Oeur currently resides in McKinney, Texas, where he translates the poetry of Walt Whitman into Khmer.

=== The Khmer Rouge Era ===
Oeur returned to Cambodia from the United States in 1968. In subsequent years, he witnessed the Pol Pot takeover and the rule of the Khmer Rouge, from 1975 to 1979. In 1975, Oeur and his family members were forced, along with millions of other residents of Phnom Penh, out of the city by the Khmer Rouge. In successive years, Oeur and his family were held in a series of six concentration camps. During this time, Oeur feigned illiteracy and destroyed his own literary manuscripts. In 1976, while captive, his wife gave birth to twin children who were murdered by state actors. He writes about this traumatic event in “The Loss of my Twins,” translated by Ken McCullough for MĀNOA: A Pacific Journal of International Writing.

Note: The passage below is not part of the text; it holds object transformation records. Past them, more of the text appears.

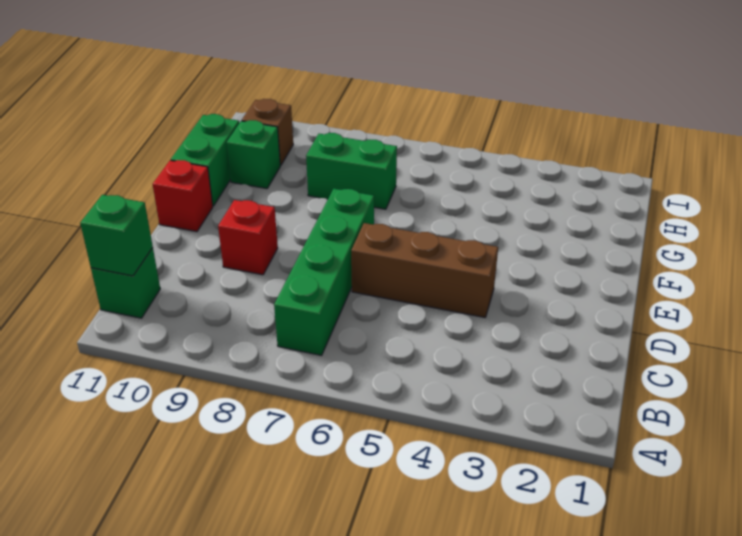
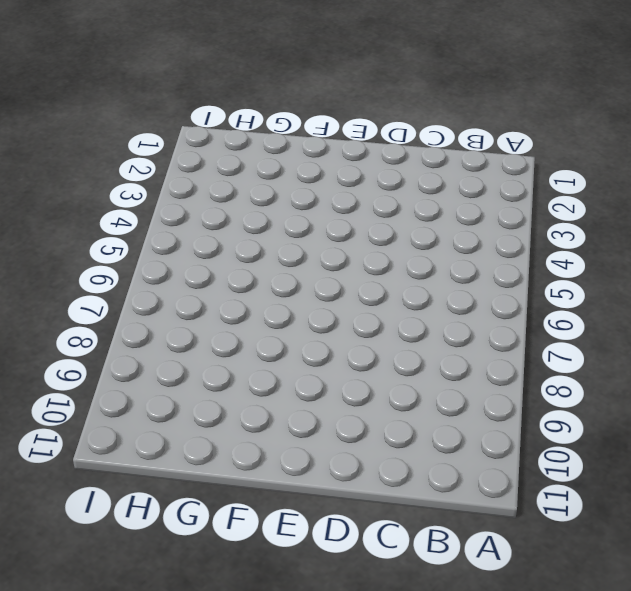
none -> green 1x4 brick [274,189,374,355]
none -> green 1x1 brick [91,248,160,318]

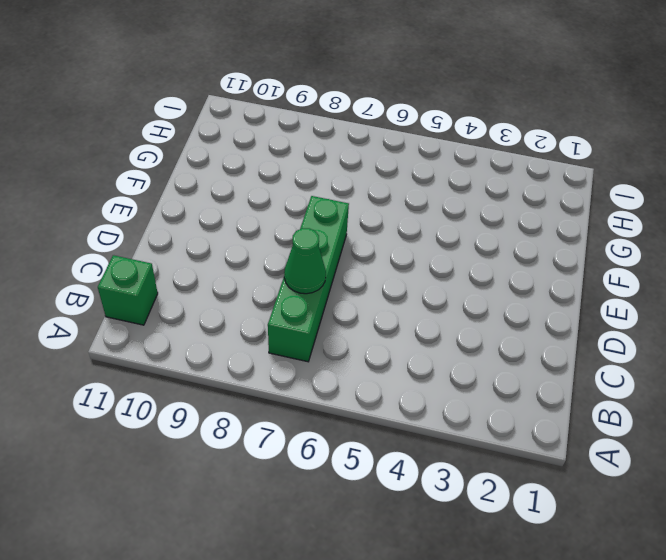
green 1x1 cone [284,228,326,294] -> none
none -> brown 1x3 brick [351,223,498,317]
none -> red 1x1 brick [218,200,278,275]

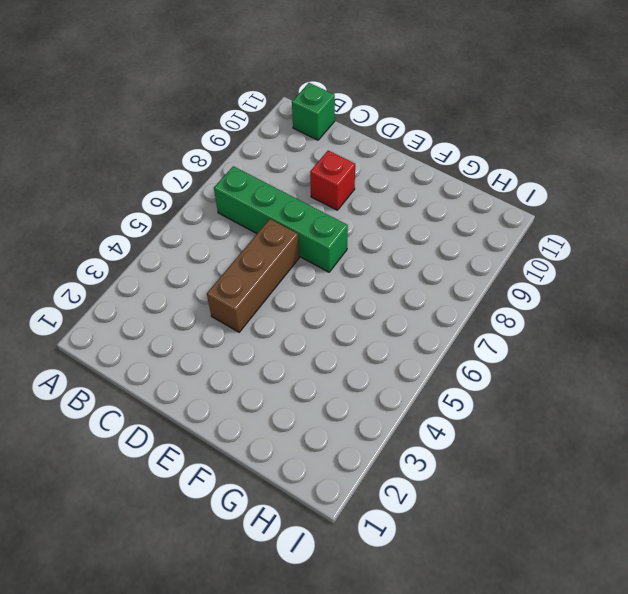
none -> red 1x1 brick [153,160,213,232]
none -> green 1x2 brick [171,114,239,206]

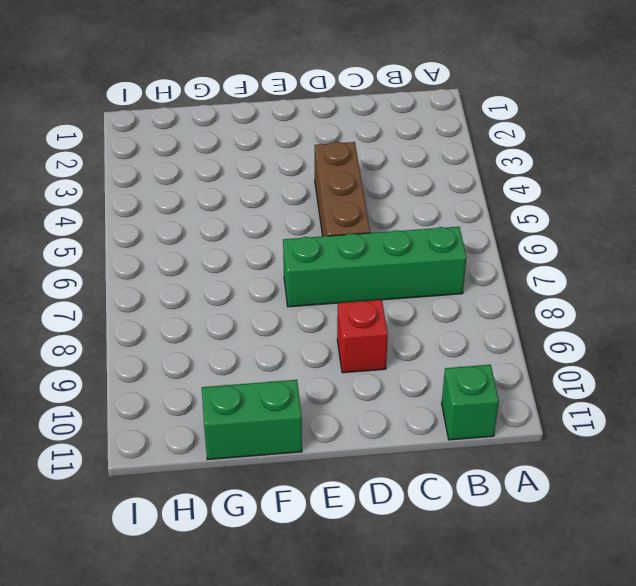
none -> red 1x1 brick [153,160,213,232]
none -> green 1x2 brick [306,133,397,209]

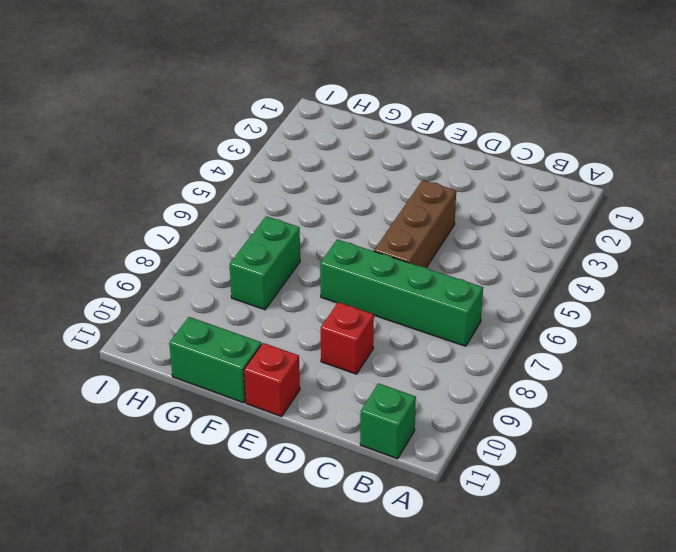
none -> green 1x1 brick [227,120,280,189]
none -> brown 1x1 brick [242,99,293,165]

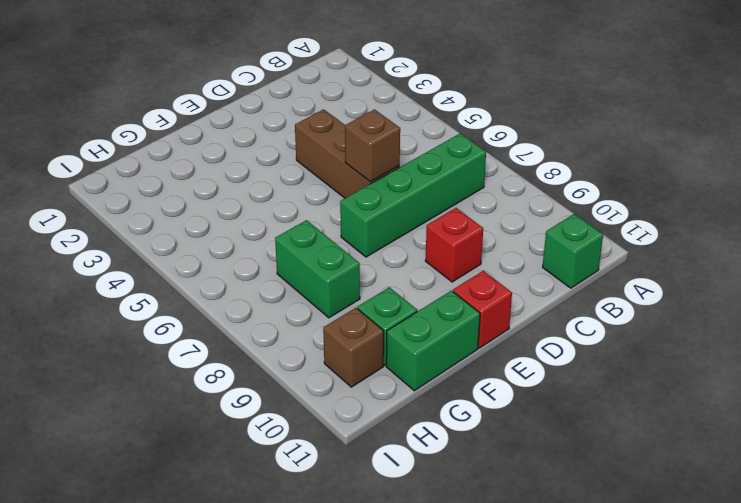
brown 1x1 brick [345,110,400,182] -> none
none -> green 1x1 brick [80,195,153,276]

== Poetics, themes, and influence ==
Oeur writes at length about his lived experience of the Cambodian genocide. Grounded in this historical and experiential context, his poems explore what it means to have one's identity effaced, or to efface one's own identity to avoid being killed. He also engages with a spirit of collective anguish left in the aftermath of the rule of the Khmer Rouge, projecting hope in light of the horror and violence he and other Cambodians were subjected to. In Sacred Vows, Oeur writes in traditional Cambodian forms and “[uses] myths, stories, and history as ironic counterpoint” to the social and political situations of 1998 Cambodia.

Yet Oeur, despite writing in traditional forms, has also offered a critical lens on the innovation and future of Cambodian form poetry: “I know these traditional forms and can write in them, which I sometimes do, but I also feel that in many ways our traditions are what allowed us to become victims—we took things for granted, we had become hidebound and ossified,” he said in a 2001 interview with The Cambodia Daily regarding his writing on the Khmer Rouge era. “And, anyway, most of what happened to people during Pol Pot cannot be expressed in the old forms; hence, there must be more open forms to capture and preserve these things.” Of his poems, Oeur has said they offer “philosophical responses in a dialogue with the tradition. I do not wish to reject that tradition or negate the tradition, just breathe life into it.” He believes his role, as a poet, is to be a “conduit of the truth,” and says that poets are “the conscience of the nation.”

Oeur has cited Walt Whitman’s "Leaves of Grass" and T.S. Eliot’s “The Waste Land” as influences for his own work.

Oeur’s memoir, Crossing Three Wildernesses, details his life story, recounting the horrors of genocide, and calling for peace and democracy. In the book, Oeur discusses “three wildernesses” that Cambodians encountered—and suffered through—during the Khmer Rouge regime: death by execution, death by disease, and death by starvation. It is the first memoir from a pre-Khmer Rouge government official.

Oeur has worked closely with American poet Ken McCullough, whom he met in the Iowa Writers Workshop while the two were classmates. McCullough is the translator of Oeur's two books, Sacred Vows and Crossing Three Wildernesses. McCullough is also the author of the lyrics for a chamber opera -- “The Krasang Tree”—a performance based on Oeur's poetry and experiences.

In 1998, Oeur was invited to give a poetry reading at the Minneapolis Center for Victims of Torture. After reading his poem “Loss of My Twins,” Oeur was approached by a female doctor from the University of Minnesota, who told him, “[...] I thought only medicine can heal the sick. But now I know poetry can also heal the sick people, in a way that heals the emotions, the psychological trauma.”